To say that alumna Norma Padrón (MAE ’08) is passionate about health is an understatement.
Growing up in the Rio Grande Valley, Padrón witnessed firsthand how difficult it was for people to get access to healthcare. McAllen, Texas, where she was born, is one of the most expensive healthcare markets in the country, with the lowest income per capita yet the highest expenditures in healthcare, according to a 2009 article in The New Yorker.
“It’s a very poor area, and it was salient that healthcare was unaffordable. It was not uncommon for people to go over to the Mexican side of the border (to receive medical treatment) instead,” she said.
Those formative years made an obvious impact. Professor Charles Becker recalled Padrón’s personal research at Duke focused on the health outcomes of people on both sides of the U.S.-Mexico border. “A lot of students arrive and they don’t really know what they want to do. She came in with a much clearer sense of a research agenda,” said Becker, who mentored Padrón during her time as a student in the M.A. Economics (MAE) program.
As she moved along the academic path, earning both a master’s in public health from the Universitat Pompeu Fabra in Barcelona and later a Ph.D. in health economics from Yale, her interests evolved: from assessing the governance of health systems to her most current agenda, which is to design and evaluate population health strategies using clinical, claims, and publicly available data.
Padrón is an assistant professor at the Thomas Jefferson University College of Population Health, an academic institution based in Philadelphia, Penn., and associate director of the Main Line Health (MLHS) Center for Population Health Research. In the latter, which she affectionately refers to as her “day job,” Padrón supervises and conducts research on population health, health disparities, and health outcomes.
She looks at the big picture of population health, studying how economic, environmental, social, and policy issues can impact health outcomes of specific groups of people. To hear her speak about population health as it relates to healthcare delivery — and the role of economics within it — is to get a glimpse inside a rapidly evolving and increasingly complex system.
We finally have an intellectual consensus across fields and sectors that health is determined by factors beyond medical care, she said. “The work that I’m doing right now is a direct consequence of that consensus.”
This past summer, Padrón began a one-year term as chair of the Industry Advisory Board of the National Science Foundation’s Center for Health Organization Transformation (CHOT), an organization that bridges the gap between academia and industry to provide evidence-based research on tools, technologies, and best practices that healthcare industry leaders can implement within their organizations.
As someone with a foot in both worlds, she is uniquely well-suited for the job.
“Norma’s one of the few people who really understands issues related to healthcare from both the academic and health policy administration perspectives,” Becker said. “It’s incredible that someone who’s relatively early on in her career is doing this and doing it well.
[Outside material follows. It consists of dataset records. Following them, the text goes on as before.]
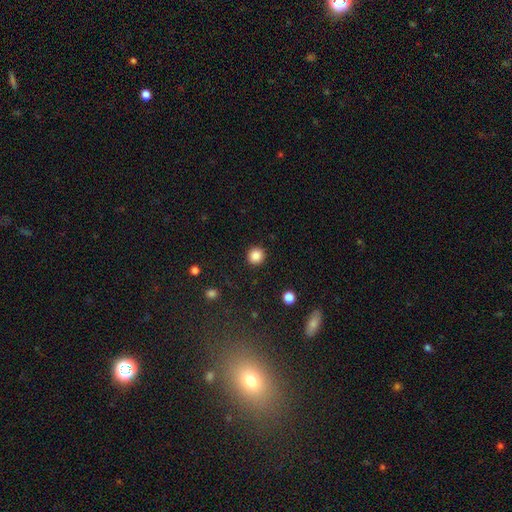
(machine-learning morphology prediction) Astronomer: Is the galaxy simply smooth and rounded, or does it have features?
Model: smooth — 87%.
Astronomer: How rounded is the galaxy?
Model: round — 93%.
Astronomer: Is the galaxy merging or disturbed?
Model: none — 92%.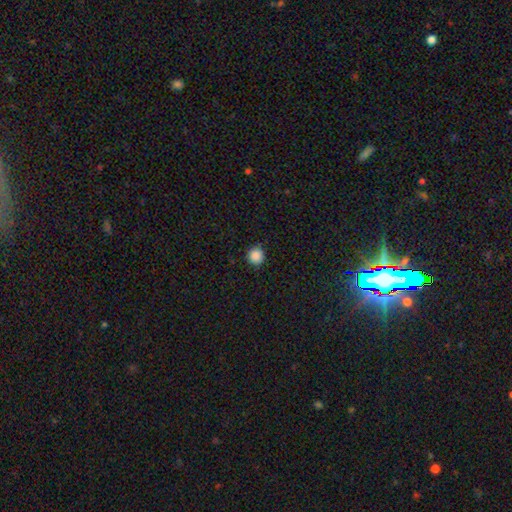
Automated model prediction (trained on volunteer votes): A smooth galaxy with no disk features (88%) that is round (94%). Merging: none (91%).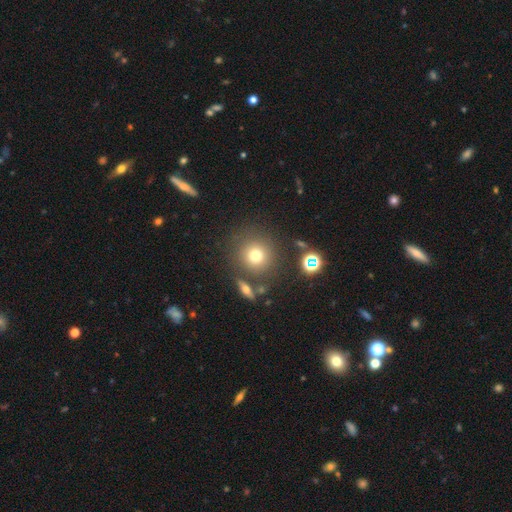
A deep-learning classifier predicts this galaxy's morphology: Q: Smooth or featured?
A: smooth (73%); runner-up: star or artifact (15%)
Q: How rounded?
A: round (92%); runner-up: in between (7%)
Q: Merging?
A: none (79%); runner-up: minor disturbance (10%)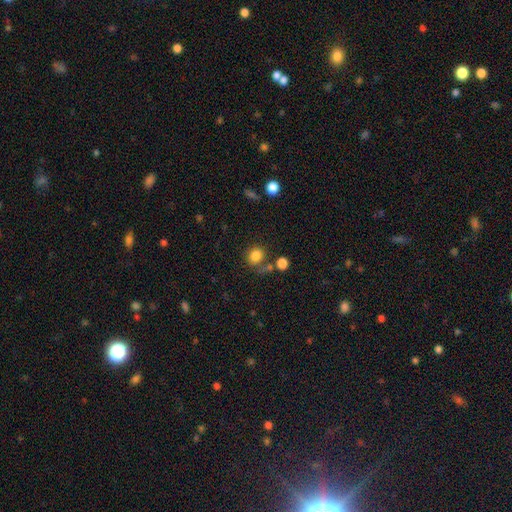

She has the perspective of someone twice her age.”
So what is an economist doing at one of the largest health systems in the Philadelphia region?
“I think some of the most interesting features of economics as a discipline — industrial organization, behavioral economics, supply and demand, contracts, and competition — are exhibited in health in a much more complex and exciting way,” she said. “What are the local policies that matter? What are the living conditions of patients? How can we design contracts for care that align incentives? These are the types questions people are asking now in population health.”
Padrón has spent the last decade answering such questions in her research as a health economist, and she has collaborated with healthcare decision makers to implement strategies that facilitate the delivery of optimal care.
Looking ahead, Padrón has her eye on work — research or otherwise — that leverages technology to improve equitable access to healthcare.
“I think a lot of the technologies today are mature enough to be valuable assets for those of us aiming to understand how to optimally design models of healthcare delivery,” she said. As with industrial jobs in the United States, technology is decentralizing the health labor market and changing the way health systems look and operate. “I think is an exciting space to be in, and we are still just at the start of understanding how to get health innovation beyond bench-to-bedside and to the places where people live, work, and play.”